* _Saved entries_:
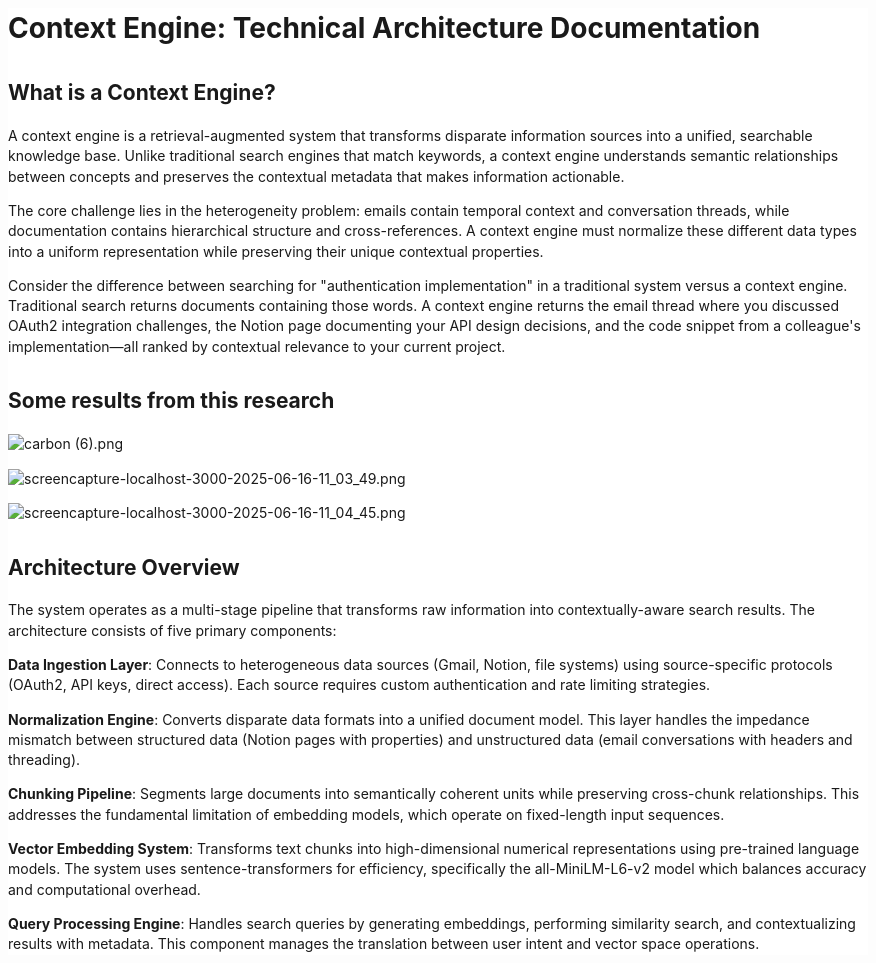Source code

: # Context Engine: Technical Architecture Documentation

## What is a Context Engine?

A context engine is a retrieval-augmented system that transforms disparate information sources into a unified, searchable knowledge base. Unlike traditional search engines that match keywords, a context engine understands semantic relationships between concepts and preserves the contextual metadata that makes information actionable.

The core challenge lies in the heterogeneity problem: emails contain temporal context and conversation threads, while documentation contains hierarchical structure and cross-references. A context engine must normalize these different data types into a uniform representation while preserving their unique contextual properties.

Consider the difference between searching for "authentication implementation" in a traditional system versus a context engine. Traditional search returns documents containing those words. A context engine returns the email thread where you discussed OAuth2 integration challenges, the Notion page documenting your API design decisions, and the code snippet from a colleague's implementation—all ranked by contextual relevance to your current project.

## Some results from this research

![carbon (6).png](https://i.imgur.com/y8U6ofO.jpeg)

![screencapture-localhost-3000-2025-06-16-11_03_49.png](https://i.imgur.com/cdQMKVt.png)

![screencapture-localhost-3000-2025-06-16-11_04_45.png](https://i.imgur.com/iaCiR7l.png)

## Architecture Overview

The system operates as a multi-stage pipeline that transforms raw information into contextually-aware search results. The architecture consists of five primary components:

**Data Ingestion Layer**: Connects to heterogeneous data sources (Gmail, Notion, file systems) using source-specific protocols (OAuth2, API keys, direct access). Each source requires custom authentication and rate limiting strategies.

**Normalization Engine**: Converts disparate data formats into a unified document model. This layer handles the impedance mismatch between structured data (Notion pages with properties) and unstructured data (email conversations with headers and threading).

**Chunking Pipeline**: Segments large documents into semantically coherent units while preserving cross-chunk relationships. This addresses the fundamental limitation of embedding models, which operate on fixed-length input sequences.

**Vector Embedding System**: Transforms text chunks into high-dimensional numerical representations using pre-trained language models. The system uses sentence-transformers for efficiency, specifically the all-MiniLM-L6-v2 model which balances accuracy and computational overhead.

**Query Processing Engine**: Handles search queries by generating embeddings, performing similarity search, and contextualizing results with metadata. This component manages the translation between user intent and vector space operations.

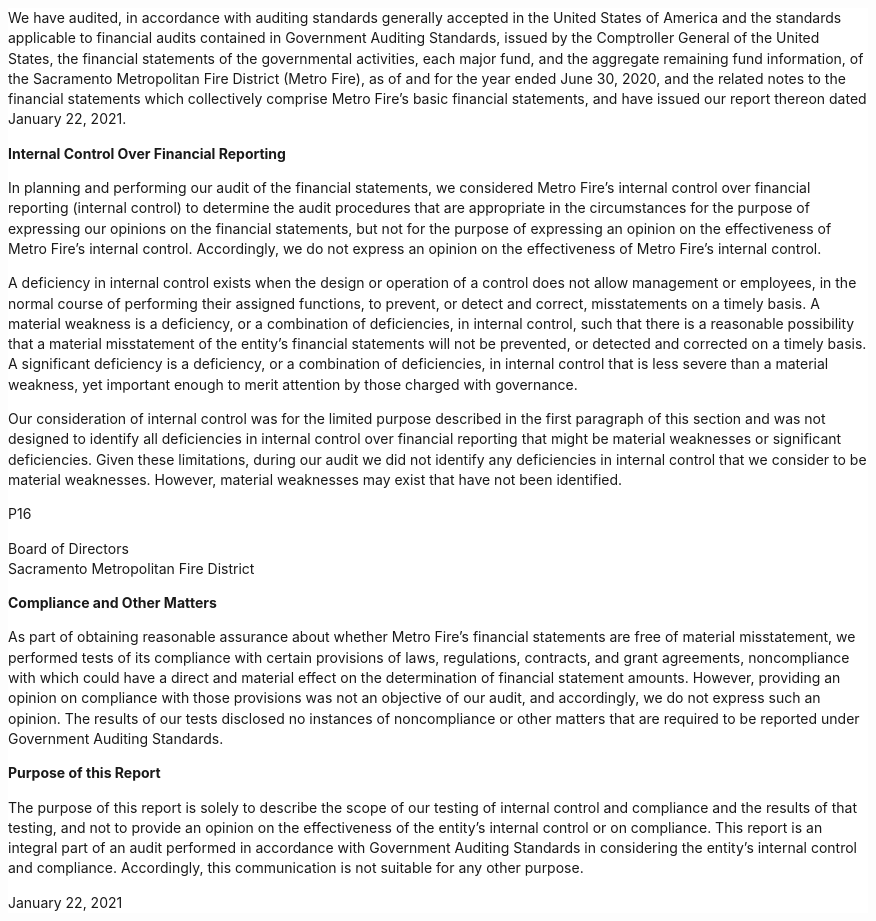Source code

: We have audited, in accordance with auditing standards generally accepted in the United States of America and the standards applicable to financial audits contained in Government Auditing Standards, issued by the Comptroller General of the United States, the financial statements of the governmental activities, each major fund, and the aggregate remaining fund information, of the Sacramento Metropolitan Fire District (Metro Fire), as of and for the year ended June 30, 2020, and the related notes to the financial statements which collectively comprise Metro Fire’s basic financial statements, and have issued our report thereon dated January 22, 2021.

**Internal Control Over Financial Reporting**

In planning and performing our audit of the financial statements, we considered Metro Fire’s internal control over financial reporting (internal control) to determine the audit procedures that are appropriate in the circumstances for the purpose of expressing our opinions on the financial statements, but not for the purpose of expressing an opinion on the effectiveness of Metro Fire’s internal control. Accordingly, we do not express an opinion on the effectiveness of Metro Fire’s internal control.

A deficiency in internal control exists when the design or operation of a control does not allow management or employees, in the normal course of performing their assigned functions, to prevent, or detect and correct, misstatements on a timely basis. A material weakness is a deficiency, or a combination of deficiencies, in internal control, such that there is a reasonable possibility that a material misstatement of the entity’s financial statements will not be prevented, or detected and corrected on a timely basis. A significant deficiency is a deficiency, or a combination of deficiencies, in internal control that is less severe than a material weakness, yet important enough to merit attention by those charged with governance.

Our consideration of internal control was for the limited purpose described in the first paragraph of this section and was not designed to identify all deficiencies in internal control over financial reporting that might be material weaknesses or significant deficiencies. Given these limitations, during our audit we did not identify any deficiencies in internal control that we consider to be material weaknesses. However, material weaknesses may exist that have not been identified.

P16

Board of Directors  
Sacramento Metropolitan Fire District  

**Compliance and Other Matters**  

As part of obtaining reasonable assurance about whether Metro Fire’s financial statements are free of material misstatement, we performed tests of its compliance with certain provisions of laws, regulations, contracts, and grant agreements, noncompliance with which could have a direct and material effect on the determination of financial statement amounts. However, providing an opinion on compliance with those provisions was not an objective of our audit, and accordingly, we do not express such an opinion. The results of our tests disclosed no instances of noncompliance or other matters that are required to be reported under Government Auditing Standards.  

**Purpose of this Report**  

The purpose of this report is solely to describe the scope of our testing of internal control and compliance and the results of that testing, and not to provide an opinion on the effectiveness of the entity’s internal control or on compliance. This report is an integral part of an audit performed in accordance with Government Auditing Standards in considering the entity’s internal control and compliance. Accordingly, this communication is not suitable for any other purpose.  

January 22, 2021  
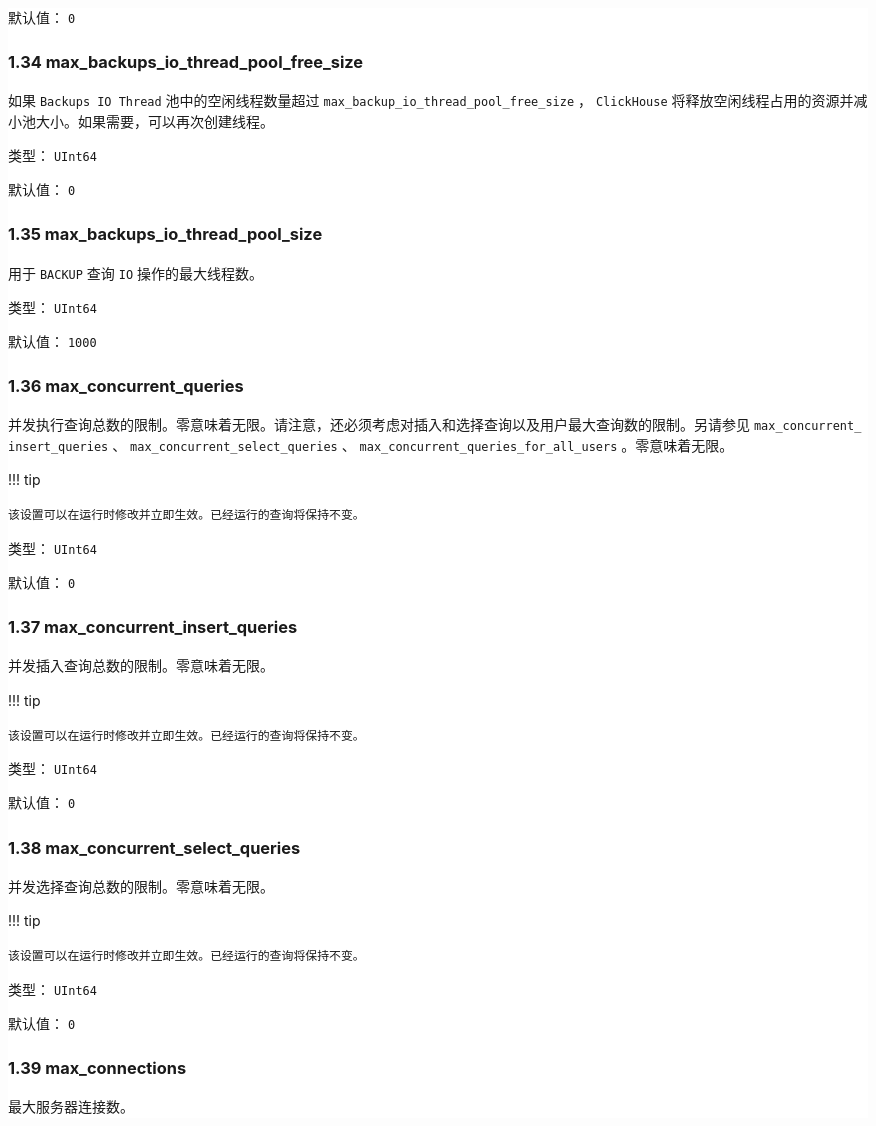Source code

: 默认值： `0`

### 1.34 max_backups_io_thread_pool_free_size

如果 `Backups IO Thread` 池中的空闲线程数量超过 `max_backup_io_thread_pool_free_size` ， `ClickHouse` 将释放空闲线程占用的资源并减小池大小。如果需要，可以再次创建线程。

类型： `UInt64`

默认值： `0`

### 1.35 max_backups_io_thread_pool_size

用于 `BACKUP` 查询 `IO` 操作的最大线程数。

类型： `UInt64`

默认值： `1000`

### 1.36 max_concurrent_queries

并发执行查询总数的限制。零意味着无限。请注意，还必须考虑对插入和选择查询以及用户最大查询数的限制。另请参见 `max_concurrent_insert_queries` 、 `max_concurrent_select_queries` 、 `max_concurrent_queries_for_all_users` 。零意味着无限。

!!! tip

    该设置可以在运行时修改并立即生效。已经运行的查询将保持不变。

类型： `UInt64`

默认值： `0`

### 1.37 max_concurrent_insert_queries

并发插入查询总数的限制。零意味着无限。

!!! tip

    该设置可以在运行时修改并立即生效。已经运行的查询将保持不变。

类型： `UInt64`

默认值： `0`

### 1.38 max_concurrent_select_queries

并发选择查询总数的限制。零意味着无限。

!!! tip

    该设置可以在运行时修改并立即生效。已经运行的查询将保持不变。

类型： `UInt64`

默认值： `0`

### 1.39 max_connections

最大服务器连接数。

* _Your objective_: Arrange everything from the line containing "### 1.38 max_concurrent_select_queries" down to the end of the listing as a JSON list of strings, with one string per line and blank lines left out.

* _The answer_:
[
  "### 1.38 max_concurrent_select_queries",
  "并发选择查询总数的限制。零意味着无限。",
  "!!! tip",
  "    该设置可以在运行时修改并立即生效。已经运行的查询将保持不变。",
  "类型： `UInt64`",
  "默认值： `0`",
  "### 1.39 max_connections",
  "最大服务器连接数。"
]